> TO DO:
In your copy, leave out the pictures and reproduce the listing below exactly.

> DATA:
....

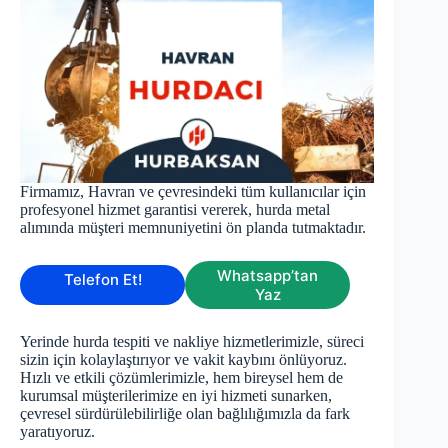
Firmamız, Havran ve çevresindeki tüm kullanıcılar için
profesyonel hizmet garantisi vererek, hurda metal
alımında müşteri memnuniyetini ön planda tutmaktadır.
Whatsapp’tan
Telefon Et!
Yaz
Yerinde hurda tespiti ve nakliye hizmetlerimizle, süreci
sizin için kolaylaştırıyor ve vakit kaybını önlüyoruz.
Hızlı ve etkili çözümlerimizle, hem bireysel hem de
kurumsal müşterilerimize en iyi hizmeti sunarken,
çevresel sürdürülebilirliğe olan bağlılığımızla da fark
yaratıyoruz.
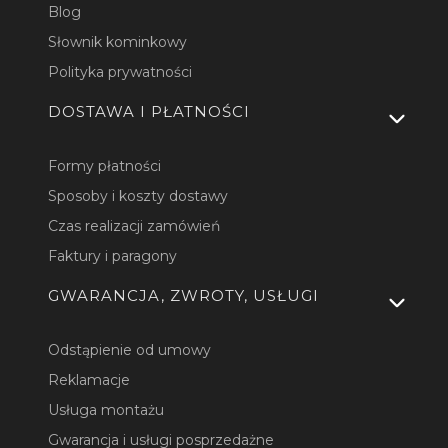
Blog
Słownik kominkowy
Polityka prywatności
DOSTAWA I PŁATNOŚCI
Formy płatności
Sposoby i koszty dostawy
Czas realizacji zamówień
Faktury i paragony
GWARANCJA, ZWROTY, USŁUGI
Odstąpienie od umowy
Reklamacje
Usługa montażu
Gwarancja i usługi posprzedażne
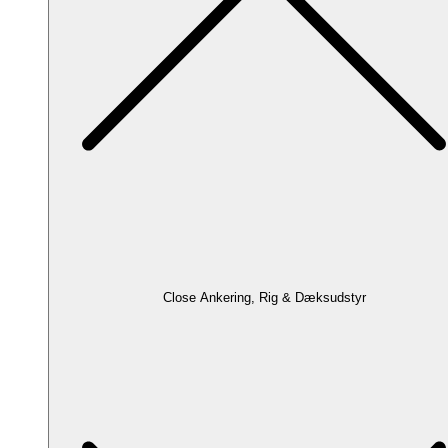
Close Ankering, Rig & Dæksudstyr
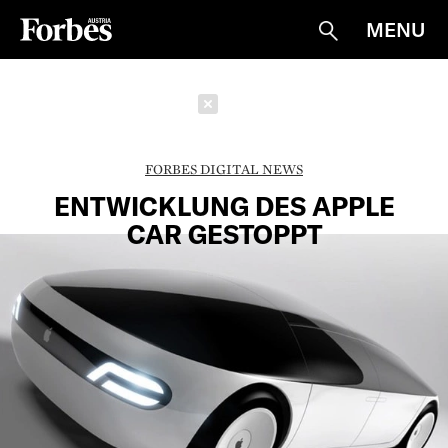
MENU
Suche
Schließen
FORBES DIGITAL NEWS
ENTWICKLUNG DES APPLE
CAR GESTOPPT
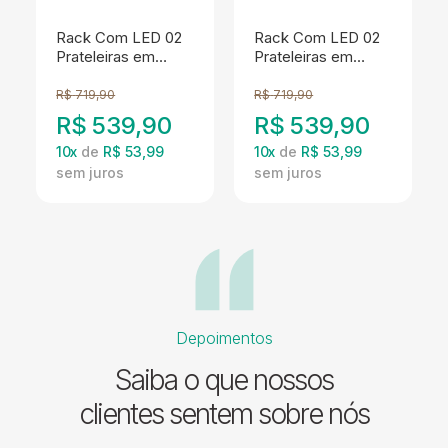
Rack Com LED 02
Rack Com LED 02
Prateleiras em
Prateleiras em
Vidro 136cm Branco
Vidro 136cm Preto
PRODDY
PRODDY
R$
719,90
R$
719,90
R$
539,90
R$
539,90
10
x
de
R$ 53,99
10
x
de
R$ 53,99
Depoimentos
Saiba o que nossos
clientes sentem sobre nós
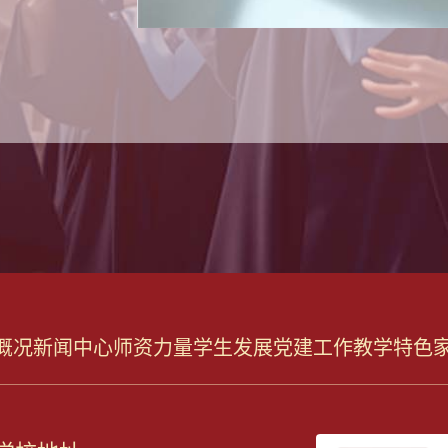
概况
新闻中心
师资力量
学生发展
党建工作
教学特色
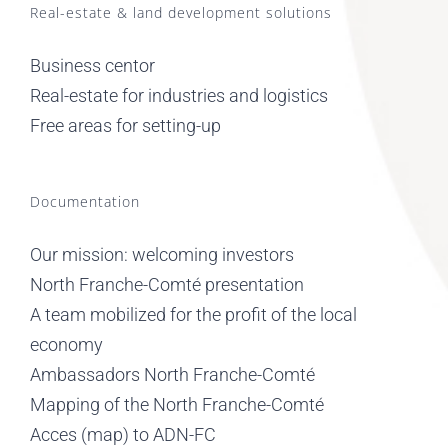
Real-estate & land development solutions
Business centor
Real-estate for industries and logistics
Free areas for setting-up
Documentation
Our mission: welcoming investors
North Franche-Comté presentation
A team mobilized for the profit of the local
economy
Ambassadors North Franche-Comté
Mapping of the North Franche-Comté
Acces (map) to ADN-FC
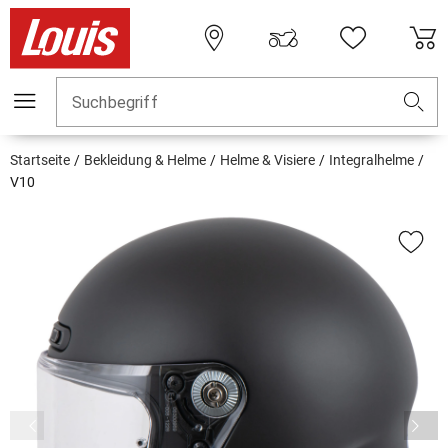
Suchbegriff
Startseite
Bekleidung & Helme
Helme & Visiere
Integralhelme
V10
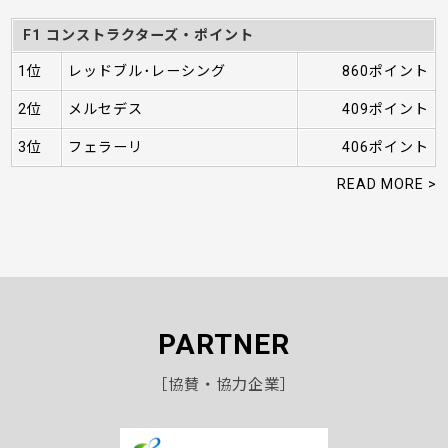
F1 コンストラクターズ・ポイント
1位
レッドブル･レーシング
860ポイント
2位
メルセデス
409ポイント
3位
フェラーリ
406ポイント
READ MORE >
PARTNER
［協賛・協力企業］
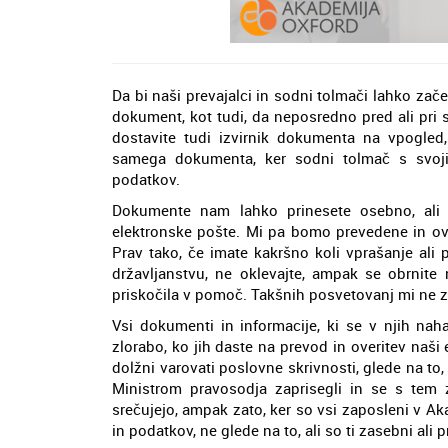
Da bi naši prevajalci in sodni tolmači lahko zač
dokument, kot tudi, da neposredno pred ali pr
dostavite tudi izvirnik dokumenta na vpogled,
samega dokumenta, ker sodni tolmač s svoji
podatkov.
Dokumente nam lahko prinesete osebno, ali p
elektronske pošte. Mi pa bomo prevedene in ov
Prav tako, če imate kakršno koli vprašanje ali 
državljanstvu, ne oklevajte, ampak se obrnit
priskočila v pomoč. Takšnih posvetovanj mi ne za
Vsi dokumenti in informacije, ki se v njih nah
zlorabo, ko jih daste na prevod in overitev naši 
dolžni varovati poslovne skrivnosti, glede na to,
Ministrom pravosodja zaprisegli in se s tem z
srečujejo, ampak zato, ker so vsi zaposleni v A
in podatkov, ne glede na to, ali so ti zasebni ali p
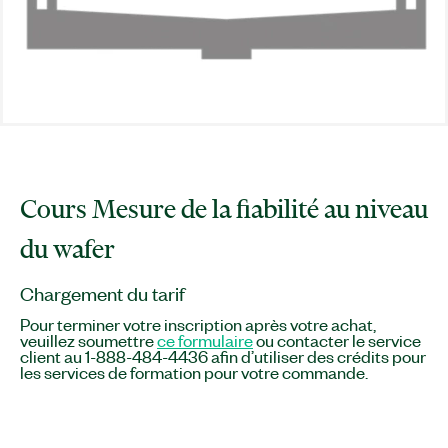
Cours Mesure de la fiabilité au niveau
du wafer
Chargement du tarif
Pour terminer votre inscription après votre achat,
veuillez soumettre
ce formulaire
ou contacter le service
client au 1-888-484-4436 afin d’utiliser des crédits pour
les services de formation pour votre commande.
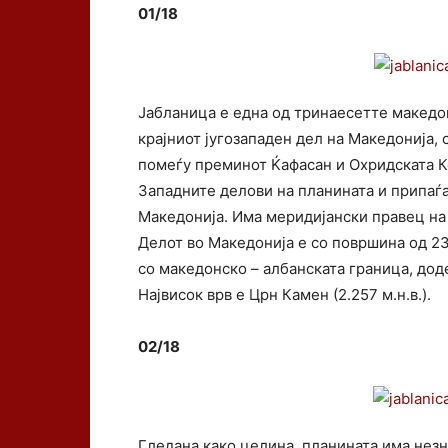
01/18
Јабланица е една од тринаесетте македон
крајниот југозападен дел на Македонија,
помеѓу преминот Ќафасан и Охридската Ко
Западните делови на планината и припаѓа
Македонија. Има меридијански правец на
Делот во Македонија е со површина од 23
со македонско – албанската граница, дод
Највисок врв е Црн Камен (2.257 м.н.в.).
02/18
Гледана како целина, планината има нез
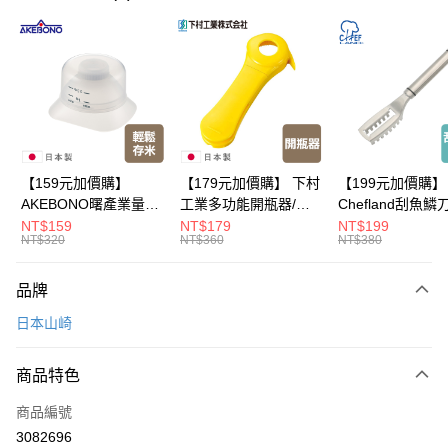
LINE Pay
Apple Pay
悠遊付
Google Pay
全盈+PAY
【159元加價購】
【179元加價購】 下村
【199元加價購】
AKEBONO曙產業量米
工業多功能開瓶器/開
Chefland刮魚鱗
大哥付你分期
杯漏斗組(白)/量米杯/
瓶器/餐廚用品/料理道
魚鱗器/廚房用品/
NT$159
NT$179
NT$199
相關說明
NT$320
NT$360
NT$380
米桶/量米用具/任二件8
具/任二件8折
道具/任二件8折
【大哥付你分期使用說明】
折
ATM付款
1.本服務由台灣大哥大提供，台灣大哥大用戶可立即使用無須另外申請。
品牌
2.付款方式選擇「大哥付你分期」，訂單成立後會自動跳轉到大哥付的交易
流程，驗證手機門號後，選擇欲分期的期數、繳款截止日，確認付款後即完
運送方式
日本山崎
成交易。
3.實際核准額度、可分期數及費用金額請依後續交易確認頁面所載為準。
宅配$499免運
4.訂單成立30分鐘內，如未前往確認交易或遇審核未通過，訂單將自動取
商品特色
每筆NT$150，滿NT$499(含以上)免運費
消。如遇「轉專審核」未通過狀況，表示未達大哥付你分期系統評分，恕無
法說明評估內容。
商品編號
【繳款方式說明】
3082696
1.分期款項不併入電信帳單，「大哥付你分期」於每月結算日後寄送繳費提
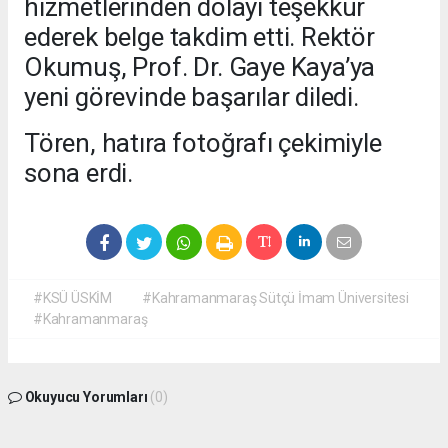
hizmetlerinden dolayı teşekkür
ederek belge takdim etti. Rektör
Okumuş, Prof. Dr. Gaye Kaya’ya
yeni görevinde başarılar diledi.
Tören, hatıra fotoğrafı çekimiyle
sona erdi.
#KSÜ ÜSKİM
#Kahramanmaraş Sütçü İmam Üniversitesi
#Kahramanmaraş
Okuyucu Yorumları
(0)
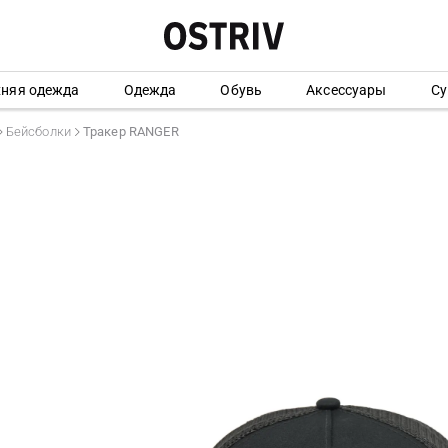
хняя одежда
Одежда
Обувь
Аксессуары
Су
Бейсболки
Тракер RANGER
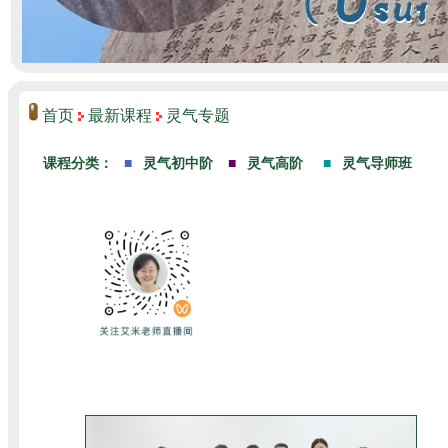
首页
最新课程
灵气专题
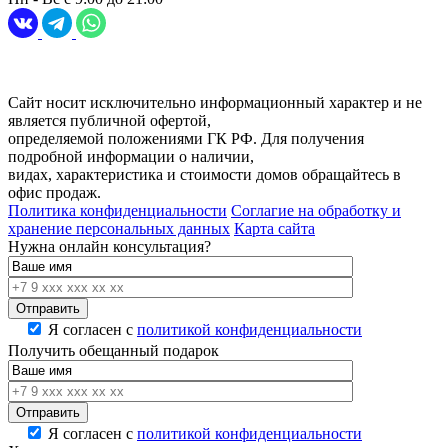
Разработка и продвижение сайта
Digital-агентство Перспектива
Сайт носит исключительно информационный характер и не
является публичной офертой,
определяемой положениями ГК РФ. Для получения
подробной информации о наличии,
видах, характеристика и стоимости домов обращайтесь в
офис продаж.
Политика конфиденциальности
Соглагие на обработку и
хранение персональных данных
Карта сайта
Нужна онлайн консультация?
Я согласен с
политикой конфиденциальности
Получить обещанный подарок
Я согласен с
политикой конфиденциальности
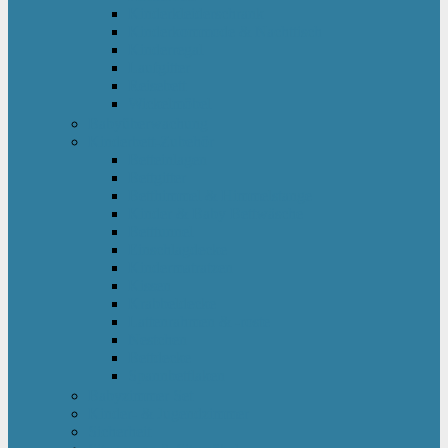
Kinderkleiderschrank
Kinderkommode & Nachttisch
Kinderregal
Laufgitter
Reisebett
Wickelmöbel
Babyüberwachung
Kinderbett-Zubehör
Betteinlagen
Bettgitter
Betthimmel & Himmelstange
Kinder & Baby Bettwäsche
Betttunnel
Einschlagdecke
Kindermatratzen
Kissen
Krabbeldecke
Lattenrahmen & -roste
Nestchen
Bettdecke
Spannbettlaken
Babyzimmer Set
Kinder- & Jugendzimmer
Sicherheit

....

> RESPONSE:
Firmamız, Havran ve çevresindeki tüm kullanıcılar için
profesyonel hizmet garantisi vererek, hurda metal
alımında müşteri memnuniyetini ön planda tutmaktadır.
Whatsapp’tan
Telefon Et!
Yaz
Yerinde hurda tespiti ve nakliye hizmetlerimizle, süreci
sizin için kolaylaştırıyor ve vakit kaybını önlüyoruz.
Hızlı ve etkili çözümlerimizle, hem bireysel hem de
kurumsal müşterilerimize en iyi hizmeti sunarken,
çevresel sürdürülebilirliğe olan bağlılığımızla da fark
yaratıyoruz.
Blog
Słownik kominkowy
Polityka prywatności
DOSTAWA I PŁATNOŚCI
Formy płatności
Sposoby i koszty dostawy
Czas realizacji zamówień
Faktury i paragony
GWARANCJA, ZWROTY, USŁUGI
Odstąpienie od umowy
Reklamacje
Usługa montażu
Gwarancja i usługi posprzedażne
Close Ankering, Rig & Dæksudstyr
MENU
Suche
Schließen
FORBES DIGITAL NEWS
ENTWICKLUNG DES APPLE
CAR GESTOPPT
Rack Com LED 02
Rack Com LED 02
Prateleiras em
Prateleiras em
Vidro 136cm Branco
Vidro 136cm Preto
PRODDY
PRODDY
R$
719,90
R$
719,90
R$
539,90
R$
539,90
10
x
de
R$ 53,99
10
x
de
R$ 53,99
Depoimentos
Saiba o que nossos
clientes sentem sobre nós
概况
新闻中心
师资力量
学生发展
党建工作
教学特色
Real-estate & land development solutions
Business centor
Real-estate for industries and logistics
Free areas for setting-up
Documentation
Our mission: welcoming investors
North Franche-Comté presentation
A team mobilized for the profit of the local
economy
Ambassadors North Franche-Comté
Mapping of the North Franche-Comté
Acces (map) to ADN-FC
Suchbegriff
Startseite
Bekleidung & Helme
Helme & Visiere
Integralhelme
V10
F1 コンストラクターズ・ポイント
1位
レッドブル･レーシング
860ポイント
2位
メルセデス
409ポイント
3位
フェラーリ
406ポイント
READ MORE >
PARTNER
［協賛・協力企業］
Da bi naši prevajalci in sodni tolmači lahko zač
dokument, kot tudi, da neposredno pred ali pr
dostavite tudi izvirnik dokumenta na vpogled,
samega dokumenta, ker sodni tolmač s svoji
podatkov.
Dokumente nam lahko prinesete osebno, ali p
elektronske pošte. Mi pa bomo prevedene in ov
Prav tako, če imate kakršno koli vprašanje ali 
državljanstvu, ne oklevajte, ampak se obrnit
priskočila v pomoč. Takšnih posvetovanj mi ne za
Vsi dokumenti in informacije, ki se v njih nah
zlorabo, ko jih daste na prevod in overitev naši 
dolžni varovati poslovne skrivnosti, glede na to,
Ministrom pravosodja zaprisegli in se s tem z
srečujejo, ampak zato, ker so vsi zaposleni v A
in podatkov, ne glede na to, ali so ti zasebni ali p
Cours Mesure de la fiabilité au niveau
du wafer
Chargement du tarif
Pour terminer votre inscription après votre achat,
veuillez soumettre
ce formulaire
ou contacter le service
client au 1-888-484-4436 afin d’utiliser des crédits pour
les services de formation pour votre commande.
01/18
Јабланица е една од тринаесетте македон
крајниот југозападен дел на Македонија,
помеѓу преминот Ќафасан и Охридската Ко
Западните делови на планината и припаѓа
Македонија. Има меридијански правец на
Делот во Македонија е со површина од 23
со македонско – албанската граница, дод
Највисок врв е Црн Камен (2.257 м.н.в.).
02/18
Гледана како целина, планината има нез
LINE Pay
Apple Pay
悠遊付
Google Pay
全盈+PAY
【159元加價購】
【179元加價購】 下村
【199元加價購】
AKEBONO曙產業量米
工業多功能開瓶器/開
Chefland刮魚鱗
大哥付你分期
杯漏斗組(白)/量米杯/
瓶器/餐廚用品/料理道
魚鱗器/廚房用品/
NT$159
NT$179
NT$199
相關說明
NT$320
NT$360
NT$380
米桶/量米用具/任二件8
具/任二件8折
道具/任二件8折
【大哥付你分期使用說明】
折
ATM付款
1.本服務由台灣大哥大提供，台灣大哥大用戶可立即使用無須另外申請。
品牌
2.付款方式選擇「大哥付你分期」，訂單成立後會自動跳轉到大哥付的交易
流程，驗證手機門號後，選擇欲分期的期數、繳款截止日，確認付款後即完
運送方式
日本山崎
成交易。
3.實際核准額度、可分期數及費用金額請依後續交易確認頁面所載為準。
宅配$499免運
4.訂單成立30分鐘內，如未前往確認交易或遇審核未通過，訂單將自動取
商品特色
每筆NT$150，滿NT$499(含以上)免運費
消。如遇「轉專審核」未通過狀況，表示未達大哥付你分期系統評分，恕無
法說明評估內容。
商品編號
【繳款方式說明】
3082696
1.分期款項不併入電信帳單，「大哥付你分期」於每月結算日後寄送繳費提
hizmetlerinden dolayı teşekkür
ederek belge takdim etti. Rektör
Okumuş, Prof. Dr. Gaye Kaya’ya
yeni görevinde başarılar diledi.
Tören, hatıra fotoğrafı çekimiyle
sona erdi.
#KSÜ ÜSKİM
#Kahramanmaraş Sütçü İmam Üniversitesi
#Kahramanmaraş
Okuyucu Yorumları
(0)
хняя одежда
Одежда
Обувь
Аксессуары
Су
Бейсболки
Тракер RANGER
首页
最新课程
灵气专题
Разработка и продвижение сайта
Digital-агентство Перспектива
Сайт носит исключительно информационный характер и не
является публичной офертой,
определяемой положениями ГК РФ. Для получения
подробной информации о наличии,
видах, характеристика и стоимости домов обращайтесь в
офис продаж.
Политика конфиденциальности
Соглагие на обработку и
хранение персональных данных
Карта сайта
Нужна онлайн консультация?
Я согласен с
политикой конфиденциальности
Получить обещанный подарок
Я согласен с
политикой конфиденциальности
Kinderkleiderschrank
Kinderkommode & Nachttisch
Kinderregal
Laufgitter
Reisebett
Wickelmöbel
Babyüberwachung
Kinderbett-Zubehör
Betteinlagen
Bettgitter
Betthimmel & Himmelstange
Kinder & Baby Bettwäsche
Betttunnel
Einschlagdecke
Kindermatratzen
Kissen
Krabbeldecke
Lattenrahmen & -roste
Nestchen
Bettdecke
Spannbettlaken
Babyzimmer Set
Kinder- & Jugendzimmer
Sicherheit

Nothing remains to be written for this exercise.